Sunday, August 18, 2013

Ιδου!

I've heard a lot of really funny things since I have been on campus:

"It's no wonder pastors seem to be alcoholics. It must start with summer Greek."

"Did you know that clergy have the highest suicide rate of any other vocation? That doesn't surprise me anymore..." (That is actually not accurate according to the data I have found- doctors are most likely to commit suicide.) 

"We are at the point where we can't even speak English correctly anymore... Was that a real sentence?"

"I don't even know what it is like to not think about Greek. A week ago I never thought about Greek. Now it's my life and I don't know what to do about it."


Greek was rough on all of us. 

If you are just catching up with me, I was in an intensive ten-day Greek class. Basically they crammed 117 hours of a whole semester into ten days because they thought it would be funny. 

Greek is a very foreign language. First you have to learn a whole different alphabet from English. Then you have to put those letters together and memorize those combinations into some sort of vocabulary word. Then you completely change the vocabulary word into something that looks nothing like you first learned it and you are supposed to know the case/gender/number/voice/mood for everything. 

No thanks. 

It has pretty much been more work than I did in all of my undergrad in every class combined. And this class is ten days long. Graduate school is real life hard. 

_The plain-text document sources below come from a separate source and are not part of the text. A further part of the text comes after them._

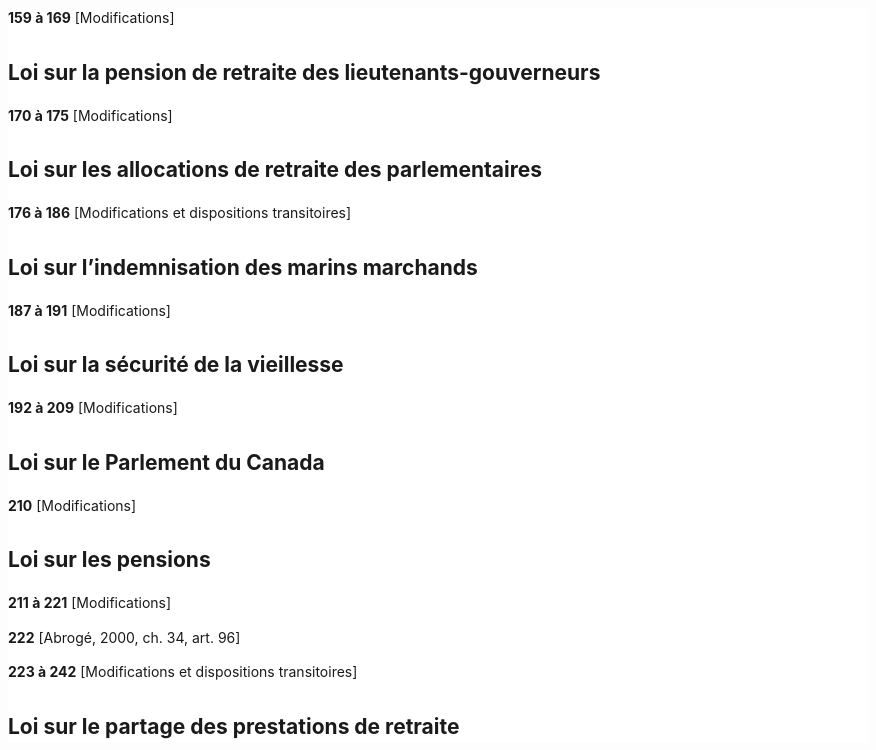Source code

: 
**159 à 169** [Modifications]




## Loi sur la pension de retraite des lieutenants-gouverneurs


**170 à 175** [Modifications]




## Loi sur les allocations de retraite des parlementaires


**176 à 186** [Modifications et dispositions transitoires]




## Loi sur l’indemnisation des marins marchands


**187 à 191** [Modifications]




## Loi sur la sécurité de la vieillesse


**192 à 209** [Modifications]




## Loi sur le Parlement du Canada


**210** [Modifications]




## Loi sur les pensions


**211 à 221** [Modifications]



**222** [Abrogé, 2000, ch. 34, art. 96]



**223 à 242** [Modifications et dispositions transitoires]




## Loi sur le partage des prestations de retraite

But, as we learn through reading the Bible (in whatever language), the dead end is not actually the end. When we think everything is going wrong and nothing good could ever come out of this, God surprises us. 

SHAZAM! (ιδου!) RESURRECTION!

Greek was heinous. I barely slept and mostly only thought about Greek. But God did something in that time that was so profound and moving that I would do it all over again if I needed to. He brought a miracle out of the mess.

In my first two and a half weeks of seminary, I met more amazing people than I could have ever imagined congregated in one area. I have worshiped more fervently than I have ever thought possible. And I have prayed aloud more frequently than I have ever wanted.

I didn't think I needed anything to convince we that I was in the right place, doing the right thing. But from the minute I went to Pilgrim with Ronnie at 8am for the matins service on Sunday morning, I knew God was up to something. I needed this community and I needed this place in my life and I didn't even realize it. (Thanks, God.)

I can already tell that these (unlike undergrad or high school) are going to be some of the best years of my life. The people are so beautiful here. And it's not only the people here- I have been getting overwhelming support from both of my home churches and my family and friends. I am spoiled and I don't deserve it. It restores what I have always wanted to believe about humanity... God is within us and living among us today.

I am falling in love with Jesus over and over again every single time I meet someone new. And it brings so much joy to my heart. God brought a miracle out of the mess.